Records to process section start

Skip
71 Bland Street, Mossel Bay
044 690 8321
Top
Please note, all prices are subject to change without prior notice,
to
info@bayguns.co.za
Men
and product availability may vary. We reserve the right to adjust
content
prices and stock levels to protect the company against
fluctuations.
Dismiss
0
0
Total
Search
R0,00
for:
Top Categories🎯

Records to process section end

» What the task requires: Go through the data and copy each line exactly as it was written.

» Solution:
Skip
71 Bland Street, Mossel Bay
044 690 8321
Top
Please note, all prices are subject to change without prior notice,
to
info@bayguns.co.za
Men
and product availability may vary. We reserve the right to adjust
content
prices and stock levels to protect the company against
fluctuations.
Dismiss
0
0
Total
Search
R0,00
for:
Top Categories🎯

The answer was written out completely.